NfL blood test much less expensive

“NfL blood tests are much cheaper than MRI and might be repeated every few months if needed, while an MRI might be done at longer intervals,” said study co-lead Jens Kuhle, MD, at the University of Basel in Switzerland, who also is a senior author of the adult study.

“Testing NfL may help monitor disease activity in patients who are not yet on [disease-modifing therapies], as well as in future clinical trials, in which it might one day partially replace MRIs,” Kuhle said. “This would simplify the study and decrease costs.”

Blood serum samples were collected from 2,667 healthy children and adolescents, ages 0-22 years, with equal numbers of boys and girls. Generally, NfL levels decreased by about 6.8% per year until age 10.3 years. After that, NfL was mostly stable up to the age of 22.

Regarding body weight, a 10 kg (22 pounds) increase in weight in children 10.3 years or younger was associated with an estimated 8.8% decrease in NfL concentrations. Beyond this age, body weight was the only factor that correlated with NfL levels — but the effect was smaller, with a 10 kg increase in weight associated with an estimated 3.7% drop in NfL.

Online app used to calculate NfL values

Based on these findings, the team derived NfL age-related Z scores, the difference between a raw measurement and the population mean, and percentiles, or how a score compares to other scores. An online app was created for researchers and clinicians to calculate NfL-based values for children and adolescents.
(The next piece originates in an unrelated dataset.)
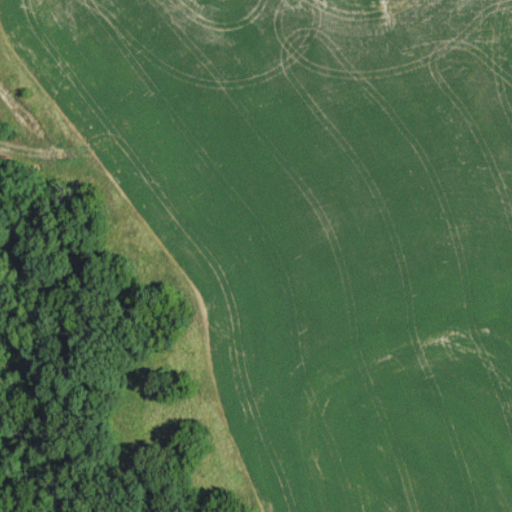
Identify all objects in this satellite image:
crop: (293, 235)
To validate the clinical utility of the reference database, samples from 220 children and adolescents with neurological conditions were tested; of those, 142 had pediatric-onset MS.

While both raw NfL values and NfL Z scores were significantly higher than in the reference population, Z scores were better at distinguishing between various neurological diseases and healthy children and adolescents.

Among the 142 participants with pediatric-onset MS, the median NfL level was 21.2 picograms per milliliter (pg/mL), much higher than the median 4.8 pg/mL observed in the healthy controls, representing a median Z score of 2.8 above the population mean.

“Similar to in the adult population, sNfL is likely to have a relevant contribution to the counselling of children with paediatric neurological conditions,” the researchers wrote.

“Paediatric neurological diseases contribute substantially to paediatric disability burden worldwide. The normative values established for sNfL for the paediatric population in this study represent a crucial advance to overcome existing constraints in interpreting raw values, and provides the foundation for the clinical use of blood NfL measurements in this population,” they added.

“Use of age-adjusted NfL concentrations in children and adults means that we do not have to limit the wide-scale application of NfL in clinical settings to a specific age-group,” Kuhle added. “For MS patients, we have a sensitive test that can measure disease activity and quantify treatment response.”